Saved entries:
_____

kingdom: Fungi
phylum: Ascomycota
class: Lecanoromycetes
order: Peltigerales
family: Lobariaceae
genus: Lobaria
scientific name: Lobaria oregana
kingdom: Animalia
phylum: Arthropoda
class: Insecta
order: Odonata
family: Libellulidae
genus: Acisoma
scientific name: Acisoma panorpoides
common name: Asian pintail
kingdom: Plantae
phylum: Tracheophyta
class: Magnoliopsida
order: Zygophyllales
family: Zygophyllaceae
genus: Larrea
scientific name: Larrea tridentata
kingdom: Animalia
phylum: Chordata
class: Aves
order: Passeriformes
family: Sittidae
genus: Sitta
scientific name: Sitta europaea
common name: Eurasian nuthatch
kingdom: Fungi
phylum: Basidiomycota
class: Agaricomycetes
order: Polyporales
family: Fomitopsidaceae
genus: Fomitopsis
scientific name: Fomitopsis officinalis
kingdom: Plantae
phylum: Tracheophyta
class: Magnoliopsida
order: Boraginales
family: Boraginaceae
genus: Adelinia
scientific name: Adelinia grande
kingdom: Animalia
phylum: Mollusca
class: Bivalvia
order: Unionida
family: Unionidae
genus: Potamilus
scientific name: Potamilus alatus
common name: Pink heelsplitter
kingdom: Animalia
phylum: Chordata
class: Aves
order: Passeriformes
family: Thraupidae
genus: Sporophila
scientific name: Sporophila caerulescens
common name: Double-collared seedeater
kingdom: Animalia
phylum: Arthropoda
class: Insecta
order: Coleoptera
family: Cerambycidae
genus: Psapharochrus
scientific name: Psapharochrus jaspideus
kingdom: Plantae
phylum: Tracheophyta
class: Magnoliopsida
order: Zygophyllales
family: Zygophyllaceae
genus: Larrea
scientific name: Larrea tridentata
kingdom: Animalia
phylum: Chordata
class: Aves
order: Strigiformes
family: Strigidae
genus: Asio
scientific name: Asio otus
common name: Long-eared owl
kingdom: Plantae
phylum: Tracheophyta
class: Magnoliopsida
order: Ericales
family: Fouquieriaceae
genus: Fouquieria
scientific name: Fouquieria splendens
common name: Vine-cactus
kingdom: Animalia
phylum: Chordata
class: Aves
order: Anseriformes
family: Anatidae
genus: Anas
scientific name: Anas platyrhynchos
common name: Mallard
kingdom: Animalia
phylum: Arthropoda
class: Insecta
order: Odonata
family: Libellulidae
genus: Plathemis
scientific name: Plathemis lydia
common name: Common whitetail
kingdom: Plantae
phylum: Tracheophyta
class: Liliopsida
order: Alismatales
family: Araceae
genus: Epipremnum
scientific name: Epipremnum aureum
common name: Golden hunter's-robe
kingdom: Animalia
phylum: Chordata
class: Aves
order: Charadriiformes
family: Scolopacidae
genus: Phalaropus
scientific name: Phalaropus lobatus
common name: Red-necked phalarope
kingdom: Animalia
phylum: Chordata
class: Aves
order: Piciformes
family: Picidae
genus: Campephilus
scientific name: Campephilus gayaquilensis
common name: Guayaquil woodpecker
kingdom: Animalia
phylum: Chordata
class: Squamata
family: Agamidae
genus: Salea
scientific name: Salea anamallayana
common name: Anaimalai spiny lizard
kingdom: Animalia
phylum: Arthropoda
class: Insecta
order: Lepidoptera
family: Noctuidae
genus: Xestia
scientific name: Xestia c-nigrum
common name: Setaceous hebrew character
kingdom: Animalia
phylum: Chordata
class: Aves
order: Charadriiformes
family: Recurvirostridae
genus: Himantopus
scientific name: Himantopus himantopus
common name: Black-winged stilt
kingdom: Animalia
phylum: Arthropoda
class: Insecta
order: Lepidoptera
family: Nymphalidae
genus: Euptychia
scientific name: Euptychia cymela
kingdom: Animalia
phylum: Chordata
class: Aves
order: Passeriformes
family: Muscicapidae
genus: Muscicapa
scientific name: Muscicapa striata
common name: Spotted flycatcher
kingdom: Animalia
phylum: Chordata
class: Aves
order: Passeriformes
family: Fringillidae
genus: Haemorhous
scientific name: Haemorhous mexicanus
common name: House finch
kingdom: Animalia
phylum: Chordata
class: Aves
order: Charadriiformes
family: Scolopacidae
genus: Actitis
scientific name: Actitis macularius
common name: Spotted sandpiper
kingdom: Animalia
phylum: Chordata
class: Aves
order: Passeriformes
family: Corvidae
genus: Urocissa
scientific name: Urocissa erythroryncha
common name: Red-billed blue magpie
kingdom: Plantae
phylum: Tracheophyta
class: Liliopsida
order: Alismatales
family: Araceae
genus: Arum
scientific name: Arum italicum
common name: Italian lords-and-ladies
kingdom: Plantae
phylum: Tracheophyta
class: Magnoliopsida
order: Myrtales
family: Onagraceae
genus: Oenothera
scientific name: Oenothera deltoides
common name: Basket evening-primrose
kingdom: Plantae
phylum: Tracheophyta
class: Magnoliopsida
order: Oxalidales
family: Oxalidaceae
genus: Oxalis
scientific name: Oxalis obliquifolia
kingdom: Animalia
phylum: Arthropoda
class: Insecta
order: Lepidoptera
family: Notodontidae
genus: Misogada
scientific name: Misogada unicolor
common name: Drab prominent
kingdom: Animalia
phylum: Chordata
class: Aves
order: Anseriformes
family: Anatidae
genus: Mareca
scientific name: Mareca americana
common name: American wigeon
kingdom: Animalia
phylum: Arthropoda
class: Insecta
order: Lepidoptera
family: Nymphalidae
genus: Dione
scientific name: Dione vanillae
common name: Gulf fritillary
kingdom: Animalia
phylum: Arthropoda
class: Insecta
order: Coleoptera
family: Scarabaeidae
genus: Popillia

_____

Please rewrite the stretch from the line containing "genus: Oxalis" through the line containing "genus: Mareca", replacing "scientific name" with "species name" and keeping everything else unchanged.

genus: Oxalis
species name: Oxalis obliquifolia
kingdom: Animalia
phylum: Arthropoda
class: Insecta
order: Lepidoptera
family: Notodontidae
genus: Misogada
species name: Misogada unicolor
common name: Drab prominent
kingdom: Animalia
phylum: Chordata
class: Aves
order: Anseriformes
family: Anatidae
genus: Mareca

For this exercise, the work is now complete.